All Power to the Imagination

At this forlorn juncture, Taibo’s novel takes off. How to combat despair? Nestor invokes the ‘68 slogan, Be realistic: Demand the impossible! by conjuring up a pantheon of heroes from his youth to put things  right. Soon enough, characters like Sherlock Holmes, Doc Holliday, the Four Musketeers and the Kenyan revolutionary Mau-Mau are arriving in Mexico City and creating havoc for the authorities. This exhilarating leap into the absurd has echoes of the magical realism of other Latin American writer luminaries such as Gabriel Garcia Marquez and Isabel Allende, a genre that can be hit or miss according to the tastes of the reader. Nevertheless, there is no denying the atavistic sense of satisfaction felt as justice is meted out to the perpetrators of the massacre. Torturers get sliced by Byzantine scimitars, and the antiriot police fall under the hooves of the insurrectionary Light Brigade from the Battle of Balaclava. The Mau-Mau lose themselves in the maze of Tenochtitlan to later emerge and take Lecumberri prison, releasing all the prisoners and hanging the guards. Women don’t figure much in Taibo’s Boy's Own imaginary revolt, but a female hospital assistant does get to heroically save the day as she takes down two secret police attempting to apprehend Nestor.

All this rip-roaring adventure and revenge fantasy serves not only to titillate but also to fill the space of what lies in-between: in-between the defeat, and the resurgence. Nestor recovers, puts on his jacket, and filled with the phantasmagoria of his cast of pantomime heroes, takes off.
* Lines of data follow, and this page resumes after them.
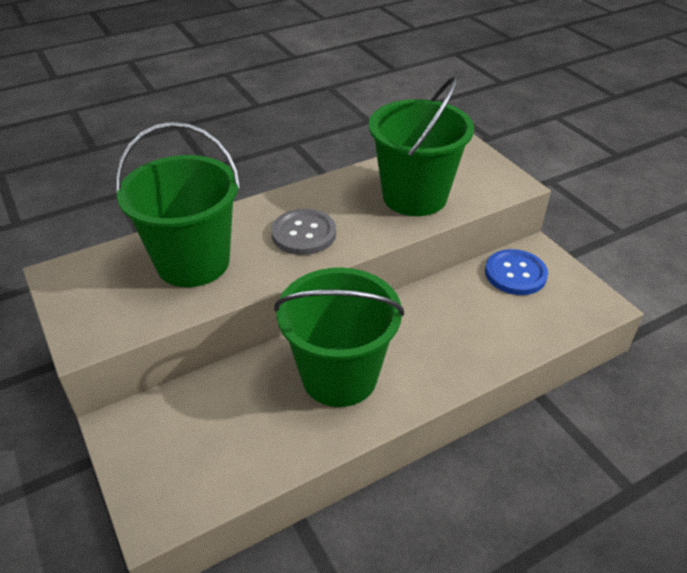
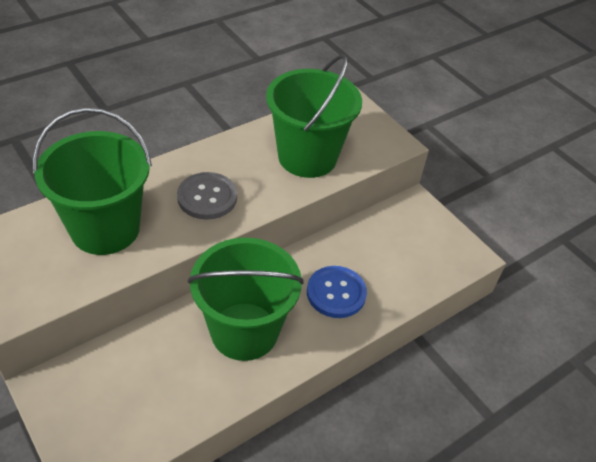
camera: 10 degrees left, 5 degrees up
(515, 274) = (397, 227): blue button -> blue button (336, 293)

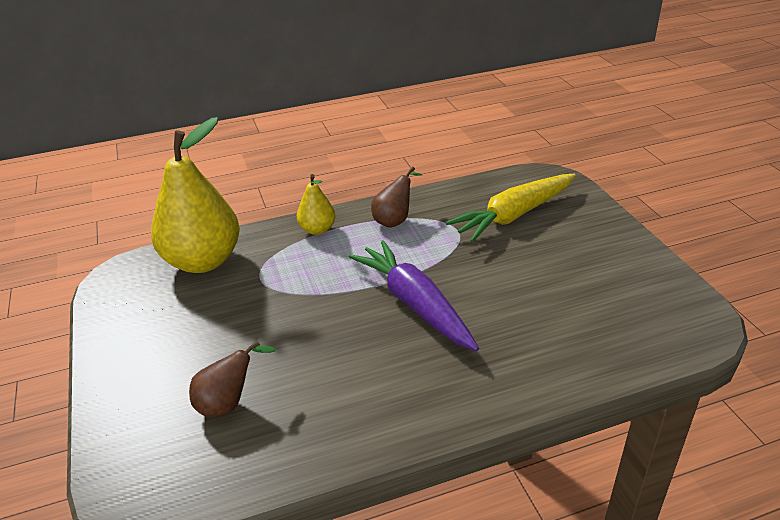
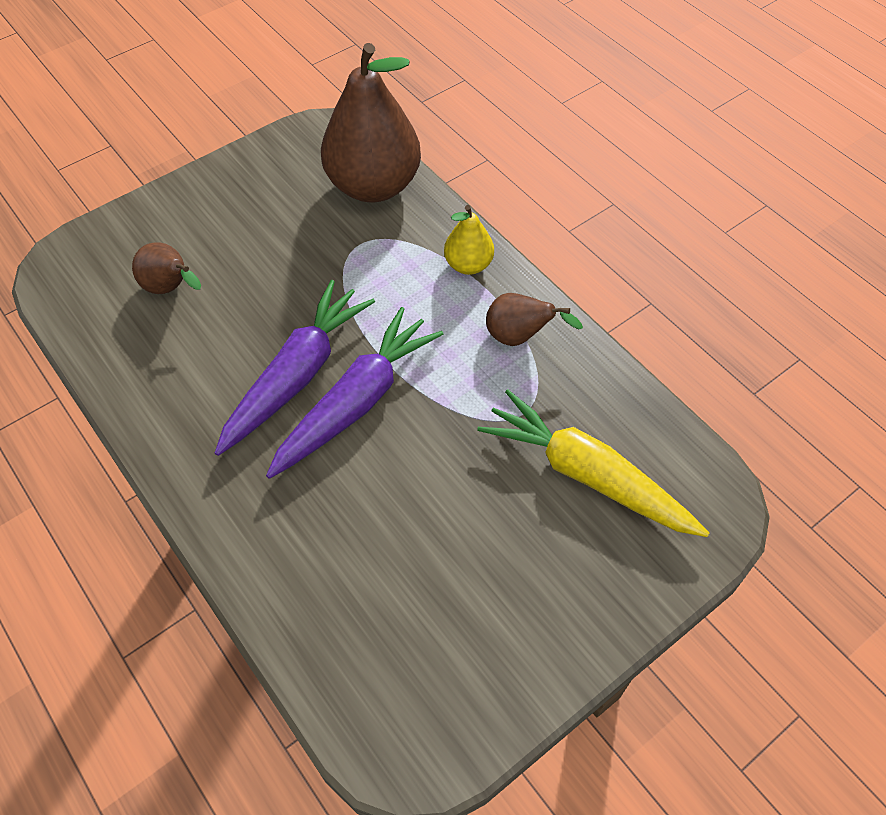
camera: 70 degrees right, 20 degrees up
(203, 261) = (374, 185): yellow pear -> brown pear
(373, 332) = (297, 375): none -> purple carrot

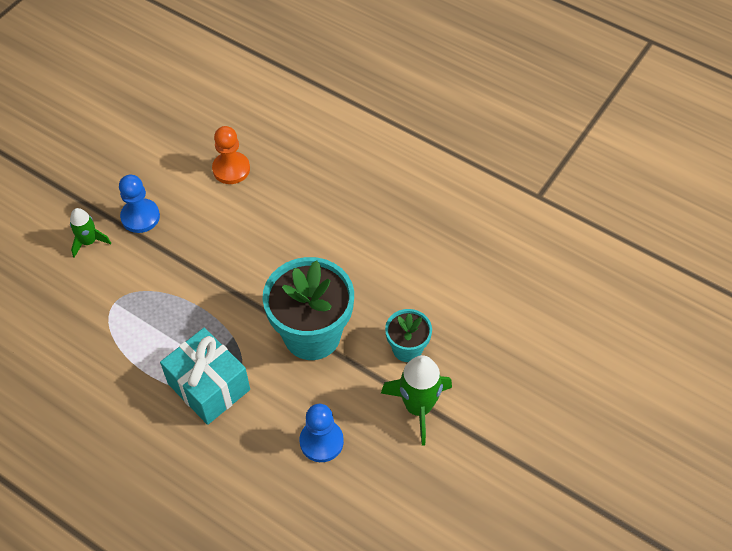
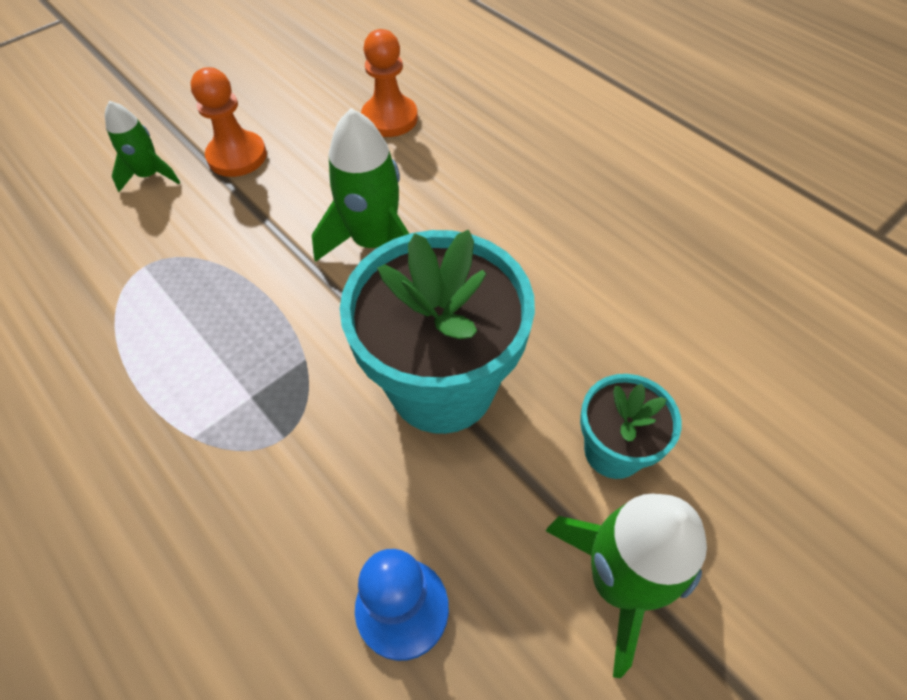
camera: 15 degrees right, 0 degrees up
(140, 217) = (237, 156): blue pawn -> orange pawn
(209, 386) = (231, 440): turquoise gift -> none
(249, 259) = (374, 242): none -> green rocket

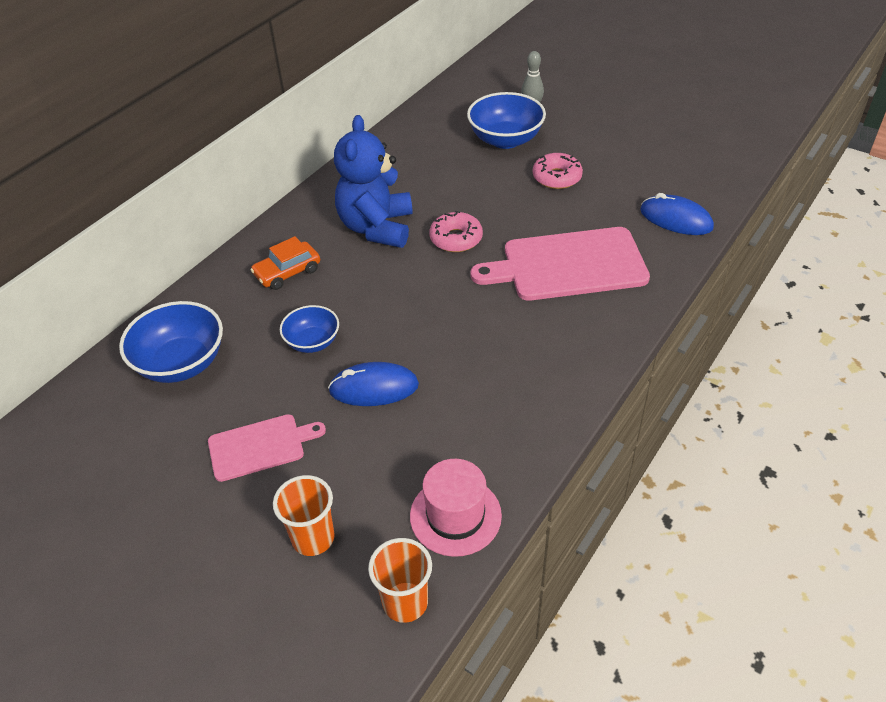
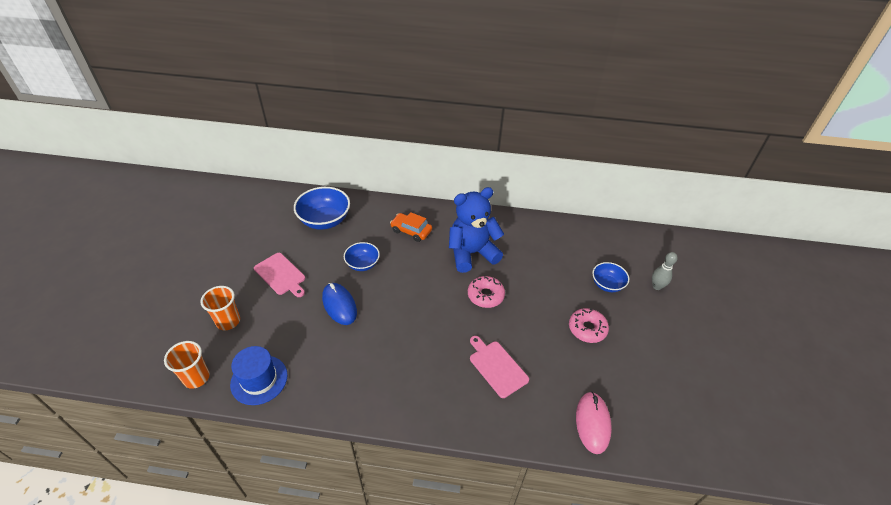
camera: 60 degrees right, 0 degrees up
(455, 515) = (259, 379): pink hat -> blue hat
(505, 140) = (607, 284): blue bowl -> blue bowl, size x0.60
(568, 265) = (497, 367): pink cutting board -> pink cutting board, size x0.56
(676, 219) = (592, 423): blue mouse -> pink mouse

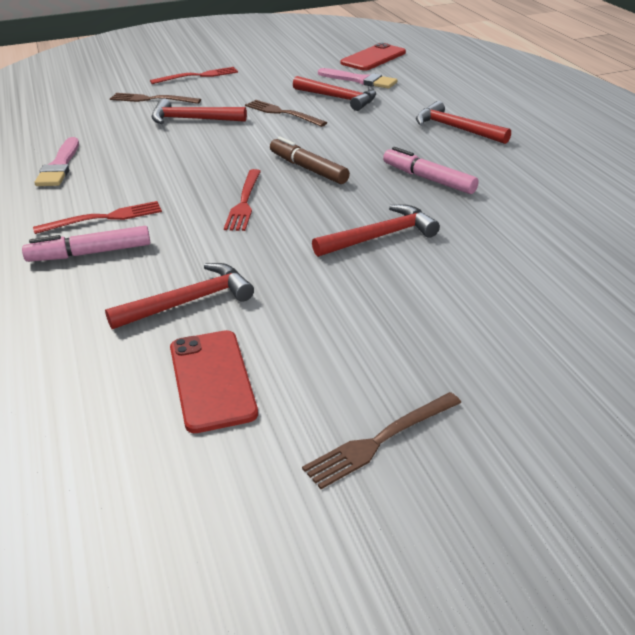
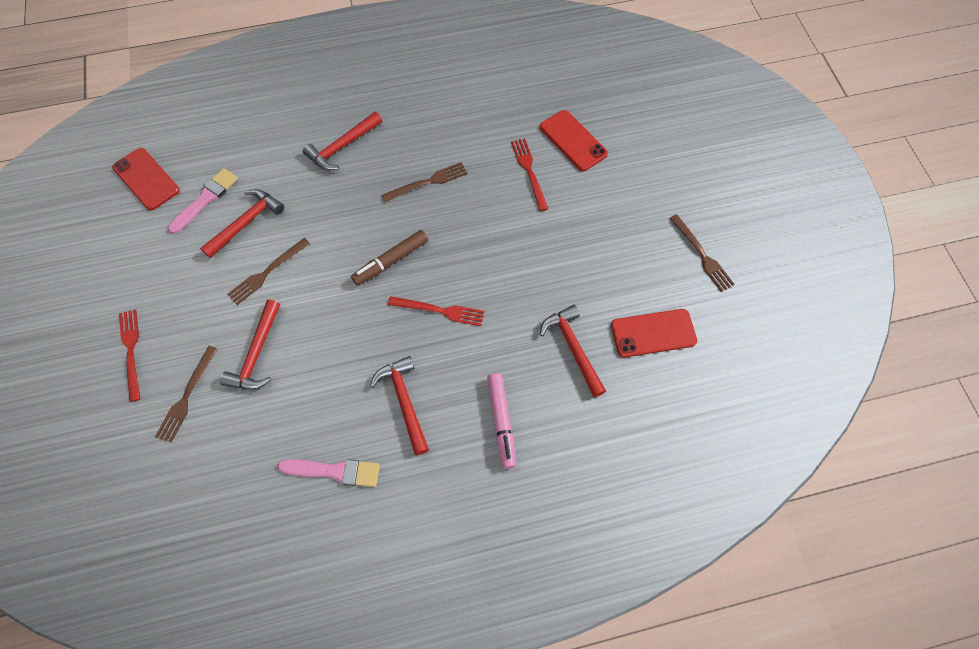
camera: 85 degrees left, 30 degrees up
(103, 218) = (447, 417): red fork -> red fork (529, 171)
(380, 236) = (506, 226): red hammer -> red hammer (404, 401)
(428, 179) = (427, 182): pink marker -> brown fork
(564, 283) = (573, 141): none -> red phone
Where are you going? they ask him.

Casablanca, he replies.

Why Casablanca?

To return someday, he says.

What Is Left Unsaid

Readers may notice the striking similarities in the prose style of Calling All Heroes with writings of the illustrious scribe of the Zapatistas, Subcomandante Marcos. Marcos is a fan of Paco Taibo, and employs similar literary devices and absurd inventiveness; indeed the two co-penned the political thriller The Uncomfortable Dead (2006). Not one of Taibo’s finest moments, the book nevertheless represents one more intellectual link between the ’68 generation and the contemporary Zapatistas. In Calling All Heroes, Taibo mentions comrades who removed themselves to the city of Monterrey to organize clandestinely. By 1971, the presence of the new guerrilla nuclei, the FLN (Forces of National Liberation) was registered in the city. The origins of the Chiapas-based EZLN (Zapatista Army of National Liberation) lie in the FLN and--we may extrapolate--the ‘68 generation. As Nestor had promised, they would return someday, and this is one manifestation of that.

The themes of revolutionary defeat and redemption in Calling All Heroes resonate strongly with contemporary struggles from Occupy to the Arab Spring, perhaps most poignantly in the aftermath of the Tahrir Square uprising. Within Mexico itself, one can’t help but think of the 43 students from the Rural Teachers School in Ayotzinapa, disappeared and presumed murdered in September, 2014. Like Tlatelolco, it was the state that perpetrated the violence in Ayotzinapa. And like Tlatelolco, the hope is that new powerful social movements will emerge from the carnage.

In between, as Paco Taibo teaches us in this invigorating book, there remains the space for the imagination to take control.